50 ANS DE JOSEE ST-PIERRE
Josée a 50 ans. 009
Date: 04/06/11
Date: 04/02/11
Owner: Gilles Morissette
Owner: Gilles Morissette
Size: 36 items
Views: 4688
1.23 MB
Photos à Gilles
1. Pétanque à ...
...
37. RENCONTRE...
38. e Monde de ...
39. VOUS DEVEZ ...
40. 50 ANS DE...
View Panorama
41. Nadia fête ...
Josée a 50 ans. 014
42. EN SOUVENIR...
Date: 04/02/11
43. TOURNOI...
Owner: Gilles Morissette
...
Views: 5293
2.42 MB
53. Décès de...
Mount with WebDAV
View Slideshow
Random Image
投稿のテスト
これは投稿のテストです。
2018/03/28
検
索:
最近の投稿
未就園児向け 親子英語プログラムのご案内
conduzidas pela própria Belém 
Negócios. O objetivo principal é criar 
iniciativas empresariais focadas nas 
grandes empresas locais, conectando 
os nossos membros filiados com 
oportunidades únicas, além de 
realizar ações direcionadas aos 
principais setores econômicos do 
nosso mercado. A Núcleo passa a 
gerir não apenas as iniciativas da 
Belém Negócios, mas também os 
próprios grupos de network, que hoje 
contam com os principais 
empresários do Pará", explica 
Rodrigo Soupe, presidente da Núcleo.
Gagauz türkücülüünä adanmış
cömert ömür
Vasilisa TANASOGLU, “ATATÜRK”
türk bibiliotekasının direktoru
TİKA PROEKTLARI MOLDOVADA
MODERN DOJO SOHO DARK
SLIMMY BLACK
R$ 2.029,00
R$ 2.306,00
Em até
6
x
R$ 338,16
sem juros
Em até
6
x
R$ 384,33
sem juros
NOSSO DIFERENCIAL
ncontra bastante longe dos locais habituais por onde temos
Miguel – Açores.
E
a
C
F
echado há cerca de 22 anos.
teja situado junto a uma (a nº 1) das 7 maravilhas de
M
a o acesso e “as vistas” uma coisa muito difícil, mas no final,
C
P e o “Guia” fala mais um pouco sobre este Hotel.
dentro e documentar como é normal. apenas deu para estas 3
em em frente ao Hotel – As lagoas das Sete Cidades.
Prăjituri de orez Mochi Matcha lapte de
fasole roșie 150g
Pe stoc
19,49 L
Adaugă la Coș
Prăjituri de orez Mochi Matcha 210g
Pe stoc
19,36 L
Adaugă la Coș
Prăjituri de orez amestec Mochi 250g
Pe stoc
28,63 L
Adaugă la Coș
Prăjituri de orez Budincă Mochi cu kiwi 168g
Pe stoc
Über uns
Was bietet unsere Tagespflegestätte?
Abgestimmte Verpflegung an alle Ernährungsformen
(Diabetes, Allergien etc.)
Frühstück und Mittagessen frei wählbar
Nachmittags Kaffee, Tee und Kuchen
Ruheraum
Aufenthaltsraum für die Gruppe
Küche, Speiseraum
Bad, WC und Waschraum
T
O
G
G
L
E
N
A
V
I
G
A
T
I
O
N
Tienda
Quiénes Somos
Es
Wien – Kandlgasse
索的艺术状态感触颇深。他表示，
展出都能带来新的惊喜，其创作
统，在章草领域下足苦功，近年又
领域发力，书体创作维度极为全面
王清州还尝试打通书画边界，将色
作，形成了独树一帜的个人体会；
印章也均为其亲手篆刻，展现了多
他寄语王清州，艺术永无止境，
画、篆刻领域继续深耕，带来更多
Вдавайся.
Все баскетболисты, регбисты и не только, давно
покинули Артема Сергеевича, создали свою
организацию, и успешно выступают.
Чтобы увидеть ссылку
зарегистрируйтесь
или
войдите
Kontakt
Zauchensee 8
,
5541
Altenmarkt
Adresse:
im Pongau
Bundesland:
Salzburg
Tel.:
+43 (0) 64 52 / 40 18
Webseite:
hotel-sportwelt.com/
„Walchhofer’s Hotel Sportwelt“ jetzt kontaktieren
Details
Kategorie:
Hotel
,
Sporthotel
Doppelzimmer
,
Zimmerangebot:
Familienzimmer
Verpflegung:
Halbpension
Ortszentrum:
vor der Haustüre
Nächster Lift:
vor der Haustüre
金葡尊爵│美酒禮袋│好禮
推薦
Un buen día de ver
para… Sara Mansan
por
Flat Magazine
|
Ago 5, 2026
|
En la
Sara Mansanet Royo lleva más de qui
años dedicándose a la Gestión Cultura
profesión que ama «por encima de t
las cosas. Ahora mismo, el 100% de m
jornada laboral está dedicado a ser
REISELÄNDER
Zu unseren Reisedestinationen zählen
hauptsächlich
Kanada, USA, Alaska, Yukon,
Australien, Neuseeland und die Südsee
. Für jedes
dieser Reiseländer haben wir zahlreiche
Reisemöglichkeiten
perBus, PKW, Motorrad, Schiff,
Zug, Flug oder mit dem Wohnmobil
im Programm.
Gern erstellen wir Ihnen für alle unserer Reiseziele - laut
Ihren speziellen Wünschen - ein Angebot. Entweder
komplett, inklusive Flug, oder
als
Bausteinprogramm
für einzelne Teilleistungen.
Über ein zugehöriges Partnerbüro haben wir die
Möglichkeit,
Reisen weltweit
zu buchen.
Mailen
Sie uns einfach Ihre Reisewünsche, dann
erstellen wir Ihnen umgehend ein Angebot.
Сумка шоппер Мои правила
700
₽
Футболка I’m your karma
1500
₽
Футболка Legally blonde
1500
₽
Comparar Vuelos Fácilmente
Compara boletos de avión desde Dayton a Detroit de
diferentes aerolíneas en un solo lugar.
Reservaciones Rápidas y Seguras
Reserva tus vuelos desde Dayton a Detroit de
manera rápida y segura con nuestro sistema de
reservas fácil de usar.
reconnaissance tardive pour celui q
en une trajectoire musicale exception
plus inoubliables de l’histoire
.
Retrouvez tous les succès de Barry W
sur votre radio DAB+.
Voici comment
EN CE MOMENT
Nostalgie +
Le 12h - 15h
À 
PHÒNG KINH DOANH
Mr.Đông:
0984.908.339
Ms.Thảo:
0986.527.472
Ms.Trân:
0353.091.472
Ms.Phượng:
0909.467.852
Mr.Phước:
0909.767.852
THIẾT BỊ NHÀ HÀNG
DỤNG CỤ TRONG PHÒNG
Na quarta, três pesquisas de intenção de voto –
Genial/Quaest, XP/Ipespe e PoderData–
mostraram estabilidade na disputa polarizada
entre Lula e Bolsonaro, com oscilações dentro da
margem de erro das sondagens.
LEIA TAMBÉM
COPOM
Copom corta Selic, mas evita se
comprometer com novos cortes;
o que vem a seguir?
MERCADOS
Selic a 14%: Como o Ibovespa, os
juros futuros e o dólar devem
• • •
What is required ▸ Reproduce the items above with every occurrence of "Pe stoc" replaced by "În stoc", changing nothing else.

Expected answer ▸
50 ANS DE JOSEE ST-PIERRE
Josée a 50 ans. 009
Date: 04/06/11
Date: 04/02/11
Owner: Gilles Morissette
Owner: Gilles Morissette
Size: 36 items
Views: 4688
1.23 MB
Photos à Gilles
1. Pétanque à ...
...
37. RENCONTRE...
38. e Monde de ...
39. VOUS DEVEZ ...
40. 50 ANS DE...
View Panorama
41. Nadia fête ...
Josée a 50 ans. 014
42. EN SOUVENIR...
Date: 04/02/11
43. TOURNOI...
Owner: Gilles Morissette
...
Views: 5293
2.42 MB
53. Décès de...
Mount with WebDAV
View Slideshow
Random Image
投稿のテスト
これは投稿のテストです。
2018/03/28
検
索:
最近の投稿
未就園児向け 親子英語プログラムのご案内
conduzidas pela própria Belém 
Negócios. O objetivo principal é criar 
iniciativas empresariais focadas nas 
grandes empresas locais, conectando 
os nossos membros filiados com 
oportunidades únicas, além de 
realizar ações direcionadas aos 
principais setores econômicos do 
nosso mercado. A Núcleo passa a 
gerir não apenas as iniciativas da 
Belém Negócios, mas também os 
próprios grupos de network, que hoje 
contam com os principais 
empresários do Pará", explica 
Rodrigo Soupe, presidente da Núcleo.
Gagauz türkücülüünä adanmış
cömert ömür
Vasilisa TANASOGLU, “ATATÜRK”
türk bibiliotekasının direktoru
TİKA PROEKTLARI MOLDOVADA
MODERN DOJO SOHO DARK
SLIMMY BLACK
R$ 2.029,00
R$ 2.306,00
Em até
6
x
R$ 338,16
sem juros
Em até
6
x
R$ 384,33
sem juros
NOSSO DIFERENCIAL
ncontra bastante longe dos locais habituais por onde temos
Miguel – Açores.
E
a
C
F
echado há cerca de 22 anos.
teja situado junto a uma (a nº 1) das 7 maravilhas de
M
a o acesso e “as vistas” uma coisa muito difícil, mas no final,
C
P e o “Guia” fala mais um pouco sobre este Hotel.
dentro e documentar como é normal. apenas deu para estas 3
em em frente ao Hotel – As lagoas das Sete Cidades.
Prăjituri de orez Mochi Matcha lapte de
fasole roșie 150g
În stoc
19,49 L
Adaugă la Coș
Prăjituri de orez Mochi Matcha 210g
În stoc
19,36 L
Adaugă la Coș
Prăjituri de orez amestec Mochi 250g
În stoc
28,63 L
Adaugă la Coș
Prăjituri de orez Budincă Mochi cu kiwi 168g
În stoc
Über uns
Was bietet unsere Tagespflegestätte?
Abgestimmte Verpflegung an alle Ernährungsformen
(Diabetes, Allergien etc.)
Frühstück und Mittagessen frei wählbar
Nachmittags Kaffee, Tee und Kuchen
Ruheraum
Aufenthaltsraum für die Gruppe
Küche, Speiseraum
Bad, WC und Waschraum
T
O
G
G
L
E
N
A
V
I
G
A
T
I
O
N
Tienda
Quiénes Somos
Es
Wien – Kandlgasse
索的艺术状态感触颇深。他表示，
展出都能带来新的惊喜，其创作
统，在章草领域下足苦功，近年又
领域发力，书体创作维度极为全面
王清州还尝试打通书画边界，将色
作，形成了独树一帜的个人体会；
印章也均为其亲手篆刻，展现了多
他寄语王清州，艺术永无止境，
画、篆刻领域继续深耕，带来更多
Вдавайся.
Все баскетболисты, регбисты и не только, давно
покинули Артема Сергеевича, создали свою
организацию, и успешно выступают.
Чтобы увидеть ссылку
зарегистрируйтесь
или
войдите
Kontakt
Zauchensee 8
,
5541
Altenmarkt
Adresse:
im Pongau
Bundesland:
Salzburg
Tel.:
+43 (0) 64 52 / 40 18
Webseite:
hotel-sportwelt.com/
„Walchhofer’s Hotel Sportwelt“ jetzt kontaktieren
Details
Kategorie:
Hotel
,
Sporthotel
Doppelzimmer
,
Zimmerangebot:
Familienzimmer
Verpflegung:
Halbpension
Ortszentrum:
vor der Haustüre
Nächster Lift:
vor der Haustüre
金葡尊爵│美酒禮袋│好禮
推薦
Un buen día de ver
para… Sara Mansan
por
Flat Magazine
|
Ago 5, 2026
|
En la
Sara Mansanet Royo lleva más de qui
años dedicándose a la Gestión Cultura
profesión que ama «por encima de t
las cosas. Ahora mismo, el 100% de m
jornada laboral está dedicado a ser
REISELÄNDER
Zu unseren Reisedestinationen zählen
hauptsächlich
Kanada, USA, Alaska, Yukon,
Australien, Neuseeland und die Südsee
. Für jedes
dieser Reiseländer haben wir zahlreiche
Reisemöglichkeiten
perBus, PKW, Motorrad, Schiff,
Zug, Flug oder mit dem Wohnmobil
im Programm.
Gern erstellen wir Ihnen für alle unserer Reiseziele - laut
Ihren speziellen Wünschen - ein Angebot. Entweder
komplett, inklusive Flug, oder
als
Bausteinprogramm
für einzelne Teilleistungen.
Über ein zugehöriges Partnerbüro haben wir die
Möglichkeit,
Reisen weltweit
zu buchen.
Mailen
Sie uns einfach Ihre Reisewünsche, dann
erstellen wir Ihnen umgehend ein Angebot.
Сумка шоппер Мои правила
700
₽
Футболка I’m your karma
1500
₽
Футболка Legally blonde
1500
₽
Comparar Vuelos Fácilmente
Compara boletos de avión desde Dayton a Detroit de
diferentes aerolíneas en un solo lugar.
Reservaciones Rápidas y Seguras
Reserva tus vuelos desde Dayton a Detroit de
manera rápida y segura con nuestro sistema de
reservas fácil de usar.
reconnaissance tardive pour celui q
en une trajectoire musicale exception
plus inoubliables de l’histoire
.
Retrouvez tous les succès de Barry W
sur votre radio DAB+.
Voici comment
EN CE MOMENT
Nostalgie +
Le 12h - 15h
À 
PHÒNG KINH DOANH
Mr.Đông:
0984.908.339
Ms.Thảo:
0986.527.472
Ms.Trân:
0353.091.472
Ms.Phượng:
0909.467.852
Mr.Phước:
0909.767.852
THIẾT BỊ NHÀ HÀNG
DỤNG CỤ TRONG PHÒNG
Na quarta, três pesquisas de intenção de voto –
Genial/Quaest, XP/Ipespe e PoderData–
mostraram estabilidade na disputa polarizada
entre Lula e Bolsonaro, com oscilações dentro da
margem de erro das sondagens.
LEIA TAMBÉM
COPOM
Copom corta Selic, mas evita se
comprometer com novos cortes;
o que vem a seguir?
MERCADOS
Selic a 14%: Como o Ibovespa, os
juros futuros e o dólar devem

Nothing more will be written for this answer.